___ TEXT

GoboLinux Rethinks The Linux Filesystems
dolbywan_kenobi writes "GoboLinux is an alternative Linux distribution which redefines the entire filesystem hierarchy. In GoboLinux we have paths such as /Programs/XFree86/4.3/ and /System/Settings/BootScripts/Reboot." By design, GoboLinux is quite a bit different from most Linux distributions, and -- notably -- is a live ISO, always nice.
I've always held that the filesystem organisation in linux is the primary reason that new users find it hard to get to grips with. Names like etc, bin, var, usr, are meaningless to newbies, and novice users can get confused with /usr/local/share vs. /usr/share
Hopefully gobo have also sorted the Installing-a-program bomb-blast, i.e. as soon as you install something it scatters a million files all over the filesystem in different directories that makes it impossible to keep track of and (sometimes) impossible to completely remove if you compiled it rather than used a package manager.

______

EXERCISE INSTRUCTIONS:
**1)** According to the GoboLinux text, why does the filesystem organization in Linux make it hard for new users to get to grips with it? Answer in one to three sentences.
**2)** Extend the GoboLinux discussion with a further passage that picks up after its last sentence.
The material that comes next is separate from the GoboLinux text.

___ GIVEN INFORMATION

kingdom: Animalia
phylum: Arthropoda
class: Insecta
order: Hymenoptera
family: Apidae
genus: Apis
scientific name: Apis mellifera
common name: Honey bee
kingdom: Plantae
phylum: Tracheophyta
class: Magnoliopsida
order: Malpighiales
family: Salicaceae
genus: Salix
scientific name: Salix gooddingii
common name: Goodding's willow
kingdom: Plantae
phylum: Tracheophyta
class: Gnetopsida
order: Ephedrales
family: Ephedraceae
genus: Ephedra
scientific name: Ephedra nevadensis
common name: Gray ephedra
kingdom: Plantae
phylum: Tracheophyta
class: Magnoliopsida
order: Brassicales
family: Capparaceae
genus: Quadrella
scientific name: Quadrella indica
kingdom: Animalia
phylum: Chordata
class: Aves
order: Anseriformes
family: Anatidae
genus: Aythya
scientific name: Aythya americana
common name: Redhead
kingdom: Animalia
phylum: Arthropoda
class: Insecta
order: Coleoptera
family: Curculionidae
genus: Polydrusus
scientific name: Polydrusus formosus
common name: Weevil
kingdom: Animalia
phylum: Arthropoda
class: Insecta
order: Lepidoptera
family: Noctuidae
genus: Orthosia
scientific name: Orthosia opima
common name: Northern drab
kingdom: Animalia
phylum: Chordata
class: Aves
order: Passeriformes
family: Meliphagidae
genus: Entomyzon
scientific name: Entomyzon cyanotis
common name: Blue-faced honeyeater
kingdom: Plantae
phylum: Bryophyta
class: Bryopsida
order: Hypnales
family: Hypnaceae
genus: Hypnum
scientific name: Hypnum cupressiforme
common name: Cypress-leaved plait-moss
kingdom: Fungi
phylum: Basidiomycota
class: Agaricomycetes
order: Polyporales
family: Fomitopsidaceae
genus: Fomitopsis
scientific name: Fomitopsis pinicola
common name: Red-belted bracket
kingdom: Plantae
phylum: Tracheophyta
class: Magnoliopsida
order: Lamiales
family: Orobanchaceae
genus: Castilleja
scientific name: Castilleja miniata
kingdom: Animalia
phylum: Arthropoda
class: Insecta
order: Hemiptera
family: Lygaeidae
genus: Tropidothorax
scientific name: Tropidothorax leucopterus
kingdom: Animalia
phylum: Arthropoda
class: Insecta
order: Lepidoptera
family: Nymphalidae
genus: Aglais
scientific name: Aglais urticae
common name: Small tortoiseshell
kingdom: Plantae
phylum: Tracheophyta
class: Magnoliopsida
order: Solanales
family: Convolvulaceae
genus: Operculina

______

ANSWERS TO THE EXERCISE:
**1)** Names like etc, bin, var and usr mean nothing to newcomers. Novice users can also get confused between /usr/local/share and /usr/share.

**2)**
It's about time this was re-vamped if linux is to become a viable desktop OS.
"Anyone should be able to use a computer without knowing a damn thing about it"
No. Stupid people should not be allowed to use computers. People should know how to use computers, not how to click and drool.
Stupid people sitting at a keyboard are hazards to the rest of the computing world. They wreck data, they spread viruses, the break hardware, they waste IT support time, they cost businesses money.
If stupid people were kept away from keyboards and stayed at home in front of a TV set where they belong and left the computing world to those that understand it, things would go smoother, there would be less computer problems,far less virus problems, much less IT support time wasted, and business would save a lot of money..
I fail to see why computers should be dumbed down for the dumb. It makes no sense.
Don't understand your computer?? Stick to your Playstation 2, and use your Gameboy as your PDA..
Allow me to expand a little on why this is the case:
Case-insensitivity is a complicated business as soon as you leave the simple domain of the english language, and this is the reason you usually only head english-speaking people wanting case-insensitive file systems.
An example: German has a letter ß, which in upper case becomes SS. tchüß -> TCHÜSS. Now, when lowercasing, you can't just map SS to ß, instead it becomes ss. I.e. TCHÜSS -> tschüss.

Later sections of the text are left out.